Vers un « discordat » ?

Voilà des mois que l’on nous annonçait un grand discours du président Macron sur la laïcité. Personnellement, je ne voyais pas ce qu’il aurait été nécessaire d’ajouter à la loi de 1905 pour adapter le concept qui a présidé à son élaboration. Et d’ailleurs, dans son allocution de Mulhouse hier, le chef de l’état a évacué la question de la laïcité proprement dite en quelques phrases, prouvant bien que les véritables enjeux étaient ailleurs, et que la laïcité ne servait que de cache-sexe à la question de l’islam et de la religion musulmane.

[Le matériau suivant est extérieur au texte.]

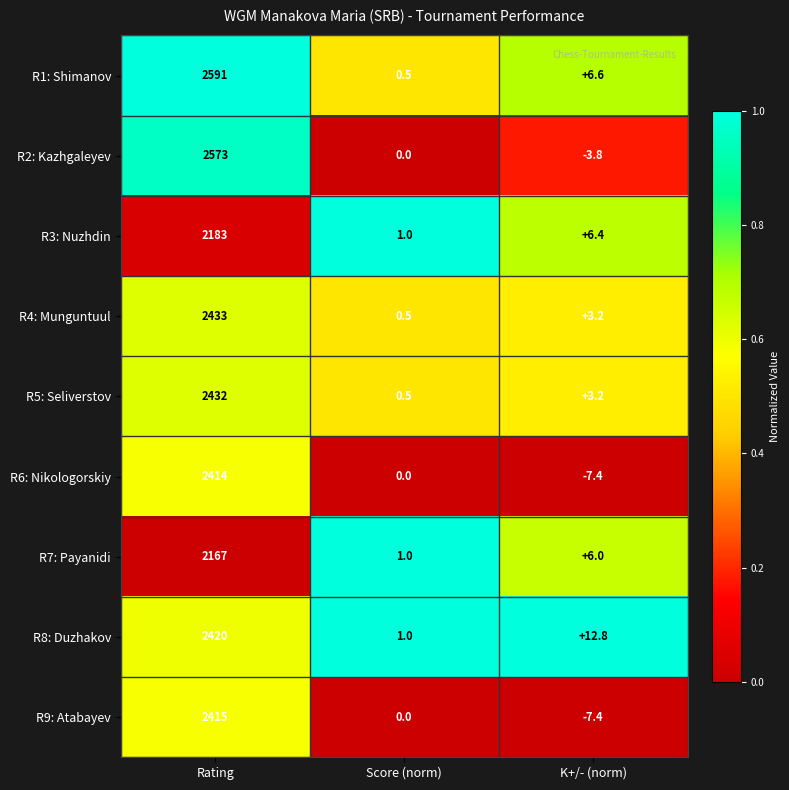

Which label corresponds to the largest value in the chart?

Rating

Dans l’état actuel des choses, la loi de séparation des églises et de l’état, garantissant à chacun la liberté de croire ou ne pas croire et de pratiquer son culte en toute indépendance, reste un cadre reconnu et opérationnel. Il faudrait simplement, condition nécessaire et suffisante, que tous les acteurs jouent le jeu et s’y conforment. Or, le véritable objectif de Macron est d’instrumentaliser la question de la pratique religieuse des musulmans en France pour apparaître comme le meilleur rempart contre l’islamisation de la société et couper l’herbe sous le pied du Rassemblement national. Que cette question resurgisse à un mois des élections municipales est évidemment tout sauf un hasard. Non pas pour les remporter, comme le reconnait naïvement le ministre de l’Intérieur, avouant que le pouvoir a d’ores et déjà reconnu sa déroute à venir et tiré un trait sur cette échéance, mais pour faire diversion, et prendre date pour la reine des batailles, celle des présidentielles à venir.

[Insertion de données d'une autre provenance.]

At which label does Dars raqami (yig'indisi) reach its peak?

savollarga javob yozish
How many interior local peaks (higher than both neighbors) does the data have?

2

À cet effet, le président a décrété que le mot communautarisme ne lui plaisait pas, et qu’il convenait désormais de parler de « séparatisme ». Effectivement, les mots sont importants et ils ont un sens. Je lis donc dans mon dico préféré : « Séparatisme : mouvement visant à la séparation d’un territoire du pays auquel il appartient ». Les exemples ne manquent pas, du Québec à la Catalogne en passant par l’Irlande. J’ai du mal par contre à me représenter une supposée Musulmanie qui voudrait faire sécession, et je soupçonne fortement le pouvoir exécutif de la créer de toutes pièces pour les besoins d’une cause obscure, dans le seul but d’effrayer le bon peuple et se poser en défenseur de la patrie. Ce que propose Emmanuel Macron, c’est au fond de renouer avec une sorte de concordat, dans lequel le gouvernement aurait la mainmise sur l’organisation du culte musulman, pourrait choisir les imams et les religieux, et arbitrer les financements en provenance de pays étrangers. Donc, maintenir les institutions du culte musulman dans un état de tutelle et d’infantilisation qui l’empêchent de mettre en place une régulation autonome et de faire elles-mêmes le ménage, dans le respect des lois de la République. Nous sommes tout près d’un « discordat » selon la formule inventée par Georges Clemenceau.